If you cannot get to the Cape this summer – you refuse to fight the traffic, you can't afford the exorbitant rentals, the old family cottage has been sold, leveled, and replaced by a hedge fund manager's McMansion – then some time with Don Krohn's new book, On Cape Cod, will slake a little of your thirst for beaches and cranberry bogs.

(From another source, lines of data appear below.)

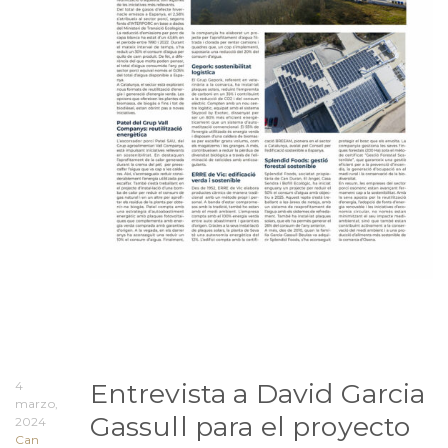
Entrevista a David Garcia
4
marzo,
Gassull para el proyecto
2024
Can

All the pictures were taken in the summer. "They depict the ebullience of the summer Cape that is so easy to love," notes Australian writer and Vineyard resident Geraldine Brooks in her introduction. "A primary-colored place illuminated by tumbles of beach roses and impossibly blue hydrangeas, glossy-painted dinghies and buoys, bright beach umbrellas an suntanned faces."

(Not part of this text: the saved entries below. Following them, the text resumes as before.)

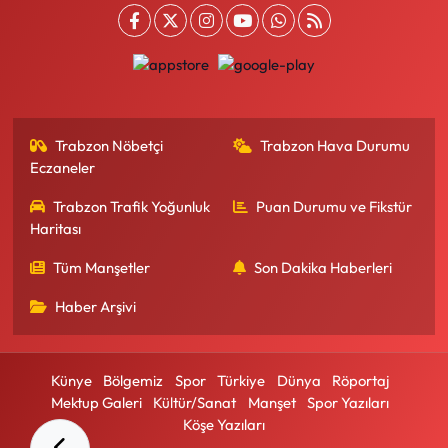
Trabzon Nöbetçi
Trabzon Hava Durumu
Eczaneler
Trabzon Trafik Yoğunluk
Puan Durumu ve Fikstür
Haritası
Tüm Manşetler
Son Dakika Haberleri
Haber Arşivi
Künye
Bölgemiz
Spor
Türkiye
Dünya
Röportaj
Mektup Galeri
Kültür/Sanat
Manşet
Spor Yazıları
Köşe Yazıları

Krohn, the Brandeis- and Harvard-educated founder of Main Street Books in Orleans, offers up exceptionally handsome images of standard Cape fare: antiques shops, ice cream stands, shingled houses, jam jars and abundant flora and fauna. Some of his shots are abstract compositions, and most are artistically strong.

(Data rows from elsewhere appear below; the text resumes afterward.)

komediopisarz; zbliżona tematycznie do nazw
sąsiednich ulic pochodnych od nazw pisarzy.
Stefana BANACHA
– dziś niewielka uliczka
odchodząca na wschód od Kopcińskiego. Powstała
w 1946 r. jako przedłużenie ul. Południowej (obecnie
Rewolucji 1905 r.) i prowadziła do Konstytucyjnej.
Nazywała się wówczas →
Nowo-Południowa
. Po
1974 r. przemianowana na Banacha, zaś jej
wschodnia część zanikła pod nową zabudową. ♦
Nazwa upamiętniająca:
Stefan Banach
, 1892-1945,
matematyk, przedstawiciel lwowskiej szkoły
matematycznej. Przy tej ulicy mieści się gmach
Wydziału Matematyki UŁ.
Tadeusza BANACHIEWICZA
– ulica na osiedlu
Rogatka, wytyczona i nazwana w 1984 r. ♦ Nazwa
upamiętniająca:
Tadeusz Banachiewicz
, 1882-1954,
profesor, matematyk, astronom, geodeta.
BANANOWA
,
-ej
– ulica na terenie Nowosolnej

One senses that this book is actually three: the photos, plus a couple of extended essays. The "Photographer's Note" is a wonderful 12-page exegesis on history, craft, art and life.
"Fortnight in the Dunes" is a thrice-longer journal of time spent in an artist's shack outside of Provincetown. These simple shelters have been getaways and creative sojourns for the likes of Eugene O'Neill, Jack Kerouac, Jackson Pollock, William de Kooning, Tennessee Williams, and Norman Mailer. Krohn's particular cottage was built in 1940 by Russian surrealist painter Boris Margo and his wife Jan Gelb as a summer retreat.
Krohn writes: "We gathered some sea lettuce which had been tossed upon the beach in abundance in the recent ocean churn, rinsed it numerous times at the pump to remove the sand, and enjoyed it for lunch tossed with olive oil and, of course, sea salt."
Willam Morgan is an architectural historian, essayist and photographer. He is the author of, among other books, The Cape Cod Cottage (Princeton Architectural Press).